XML is derived from SGML, and so was HTML. So in essence, the current infrastructure available today to deal with HTML content can be re-used to work with XML. This is a very big advantage towards delivering XML content using the software and networking infrastructure already in place today. This should be a big plus in considering XML for use in any of your projects, because XML naturally lends itself to being used over the web.
Even if clients don’t support XML natively, it is not a big hindrance. In fact, Java with Servlets (on the server side) can convert XML with stylesheets to generate plain HTML that can be displayed in all web browsers.
Using XML to pass parameters and return values on servers makes it very easy to allow these servers to be web-enabled. A thin server side Java layer might be added that interacts with web browsers using HTML and translates the requests and responses from the client into XML, that is then fed into the server.
By not predefining any tags in the XML Recommendation, the W3C allowed developers full control over customizing their data as they see fit. This makes XML very attractive to encoding data that already exists in legacy databases (by using database metadata, and other schema information). This extensibility of XML makes it such a great fit when trying to get different systems to work with each other.
Since the structure of the XML document can be specified in DTDs they provide a simple way to make it easier to exchange XML documents that conform to a DTD. For example, if two software systems need to exchange information, then if both of the systems conform to one DTD, the two systems can process information from each other. DTDs are not as powerful as some kind of schema architecture for XML, they don’t support typing, subclassing, or instantiation mechanisms that a schema architecture must have.
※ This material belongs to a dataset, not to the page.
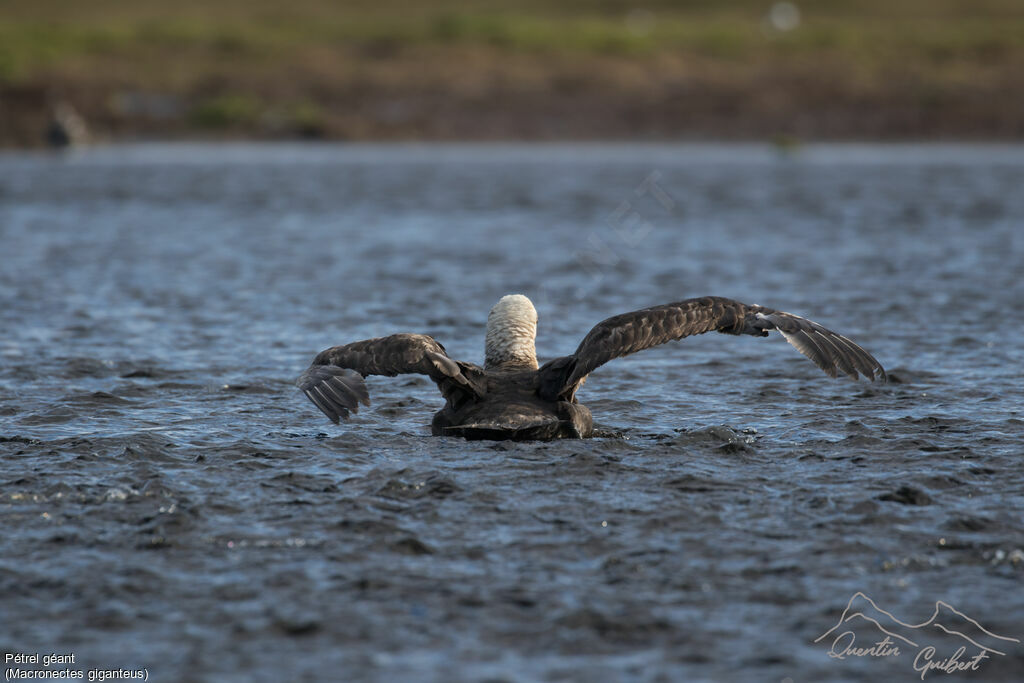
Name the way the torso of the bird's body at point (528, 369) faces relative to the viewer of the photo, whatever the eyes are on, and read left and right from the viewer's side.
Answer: facing away from the viewer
DTDs are a simple way to make sure that 2 or more XML documents are of the same “type”. Its a very limited approach to making “typed” XML documents shareable across systems. In the future some kind of schema system will be proposed by the W3C that should allow typing, instantiation and inheritance of information (in XML).
All of the advantages of XML outlined so far all make interoperability possible. This is one of the most important requirements for XML, to enable disparate systems to be able to share information easily.
By taking the lowest common denominator approach, by being web enabled, protocol independent, network independent, platform independent and extensible, XML makes it possible for new systems and old systems (that are all different) to communicate with each other. Encoding information in plain text with tags is better than using propietary and platform dependent binary formats.
XML provides solutions for problems that have existed for the past 20 years. With most applications and software services using the Internet as a target platform for deployment, XML could not have come at a better time. With the web becoming so popular, a new paradigm of computing has emerged for which XML supplies one of the most important pieces, platform, vendor and application neutral data. Regardless of the programming language used to process XML, it will enable this new networked computing world.
Java is also a key component of this new paradigm. On the server side, by working with XML, it can more naturally integrate legacy systems and services. With XML, Java can do what it does best, work very well on the server side, and web (and Internet) enable software systems.